Evangéline et le drame acadien
Pourquoi me suis-je mis en tête que la ville d’Evangéline était Martinville ? Pour y être déjà venue deux fois, mes souvenirs ont dû se télescoper avec un autre endroit !
Je m’apprête à faire amende honorable à Annick mais elle ne m’en laisse pas le temps et m’aborde l’œil sombre et la bouche amère pour me faire remarquer que c’est elle qui avait raison…
Déjà la veille nous avions eu un clash quand, dans notre chambre, elle avait parlé de « nos ancêtres acadiens déportés », je lui avais fait remarquer que ni elle ni moi n’avions d’ancêtres acadiens… Il n’empêche : Annick tient à « ses » ancêtres.

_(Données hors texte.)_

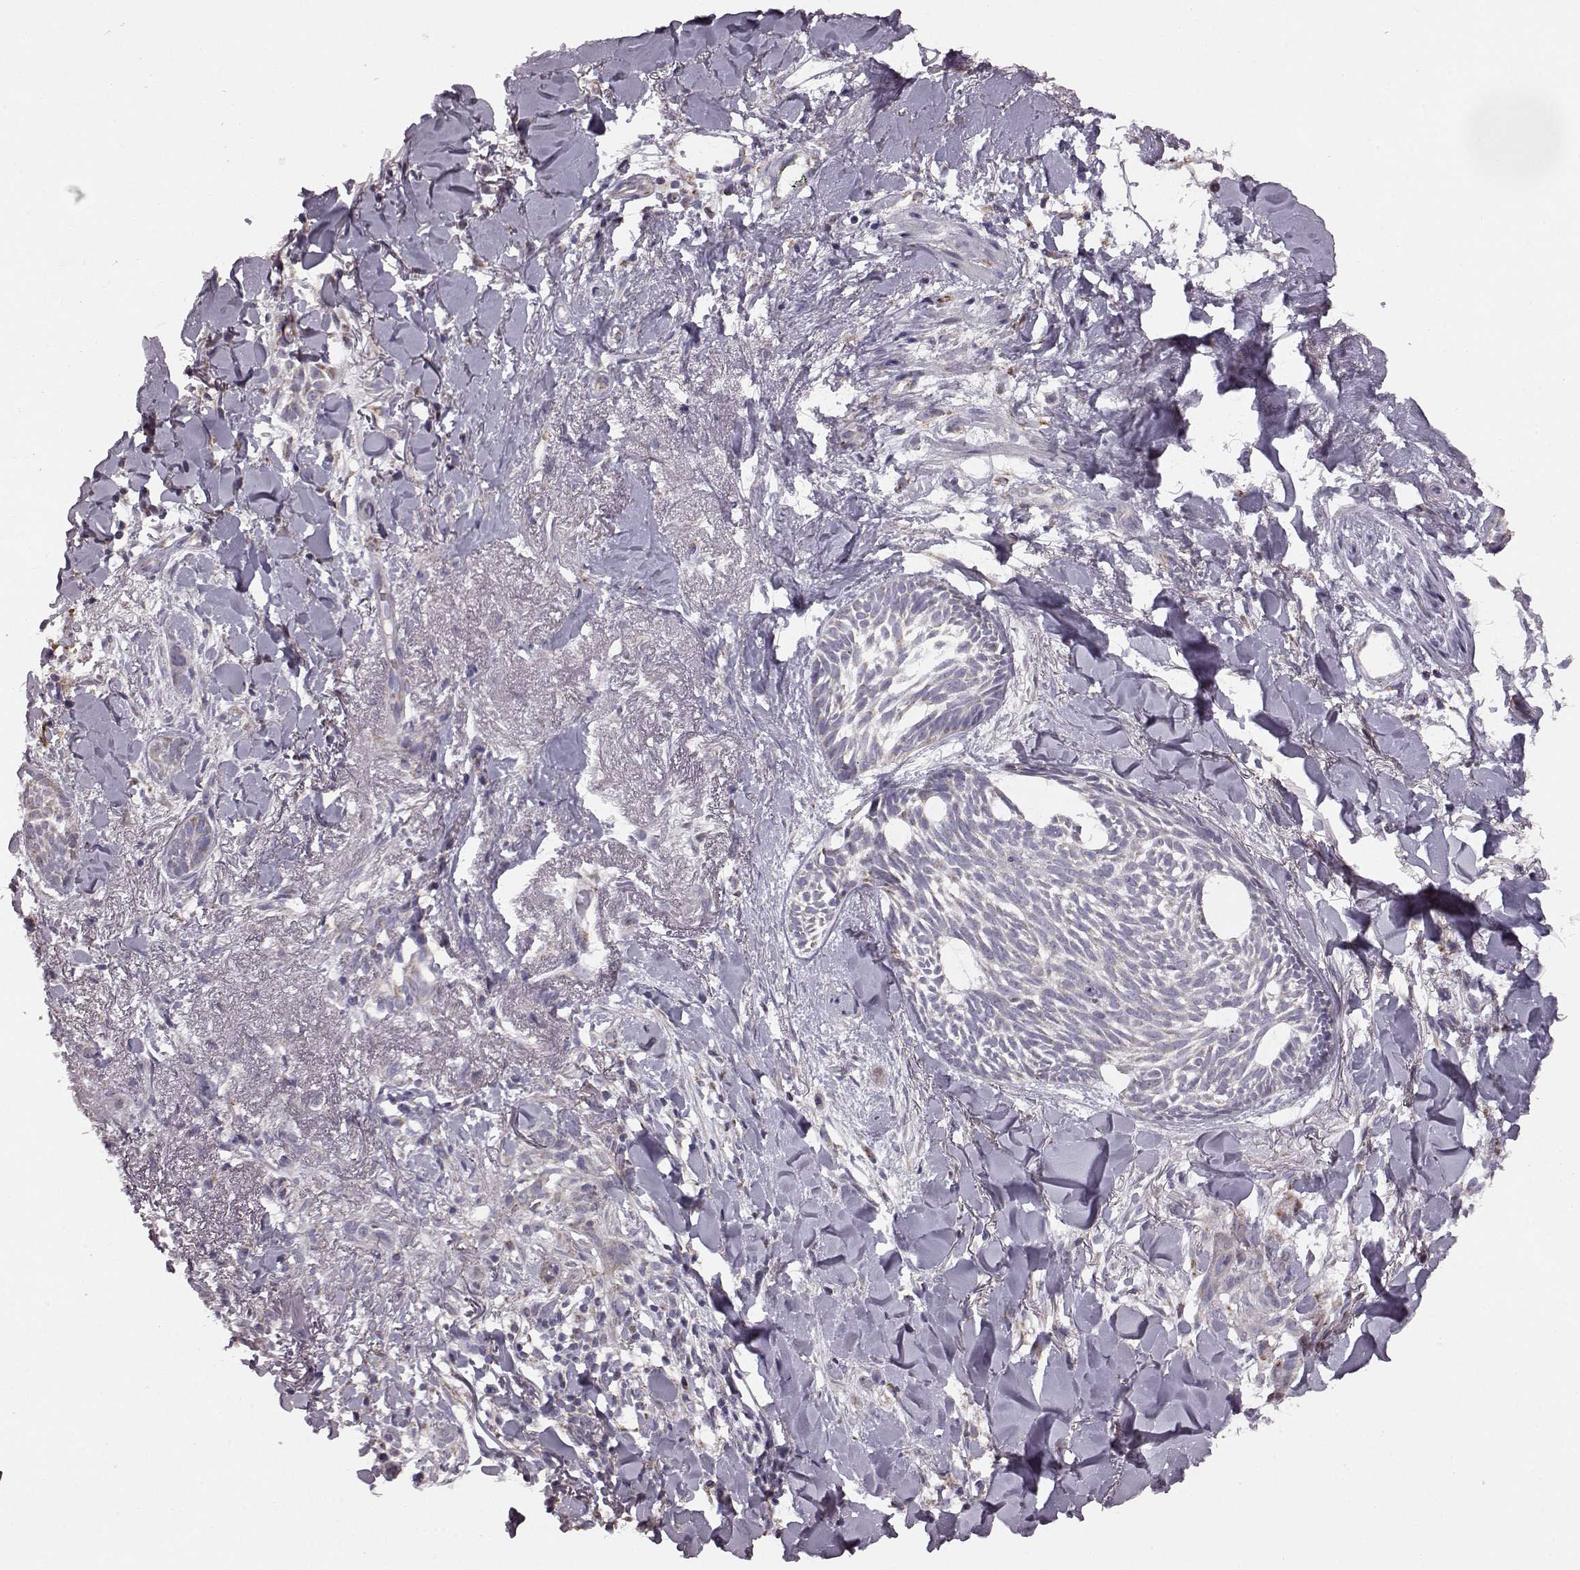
{"staining": {"intensity": "negative", "quantity": "none", "location": "none"}, "tissue": "skin cancer", "cell_type": "Tumor cells", "image_type": "cancer", "snomed": [{"axis": "morphology", "description": "Normal tissue, NOS"}, {"axis": "morphology", "description": "Basal cell carcinoma"}, {"axis": "topography", "description": "Skin"}], "caption": "DAB (3,3'-diaminobenzidine) immunohistochemical staining of human skin cancer demonstrates no significant positivity in tumor cells. (Brightfield microscopy of DAB (3,3'-diaminobenzidine) immunohistochemistry (IHC) at high magnification).", "gene": "FAM8A1", "patient": {"sex": "male", "age": 84}}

L’église de Saint Martinville est modeste, peinte en blanc et jaune pâle. Dans le jardin qui l’entoure, la statue d’Evangéline semble authentifier la réalité du mythe imaginé par Henry Longfellow dans son poème épique qui relate la terrible déportation des Acadiens depuis le Canada jusqu’en Louisiane. Cette légende a pris tant de consistance qu’il est probable que beaucoup pensent à la réelle existence d’Evangéline. Le long poème raconte qu’elle fut séparée de Gabriel son grand amour lorsqu’ils furent chassés d’Acadie. Elle devint infirmière, puis retrouva Gabriel qui, moribond, mourut dans ses bras et elle en devint inconsolable…
Mais une autre version dit qu’Evangéline attendit des années à St Martinville sous un chêne vert qui est devenu gigantesque, et que si Gabriel revint, lui, s’était marié et était devenu père de famille. Elle en mourut de chagrin.
Vous choisirez l’un ou l’autre de ces dénouements selon votre sensibilité...
Le chêne d’Evangéline est incontournable et ses branches gigantesques s’étendent largement, donnant un ombre fraîche à ceux qui auraient la velléité de s’y reposer. Je n’étais jamais entrée à l’intérieur de l’église où je retrouve les saints familiers : notre roi Louis IX (St Louis), Jeanne d’Arc la Lorraine, la petite Thérèse de Lisieux… et même la grotte de Lourdes est reconstituée sur l’un des côtés. Saint Martin en soldat romain casqué qui a donné son nom à la ville, n’a pas encore coupé la moitié de son manteau pour le pauvre homme grelottant de froid qu’il a rencontré, mais il a déjà le glaive à la main et montre le ciel d’un index impérieux. Un drapeau américain est accroché juste à côté de la statue.
Il y a une Amérindienne dans le panthéon des saints de l’église. Serait-ce Katrini, celle qui a été canonisée et dont j’ai entendu parler pour la première fois au Québec ?
St Martinville enterre aujourd’hui son héros local, l’ancien capitaine des pompiers, mort à 76 ans, que tout le monde semble regretter. De nombreux véhicules sont de sortie tous feux clignotants et on rubane de noir chacun d’entre eux en signe de deuil. Une limousine attend la famille et la brigade en grande tenue s’apprête à défiler pour la levée du corps.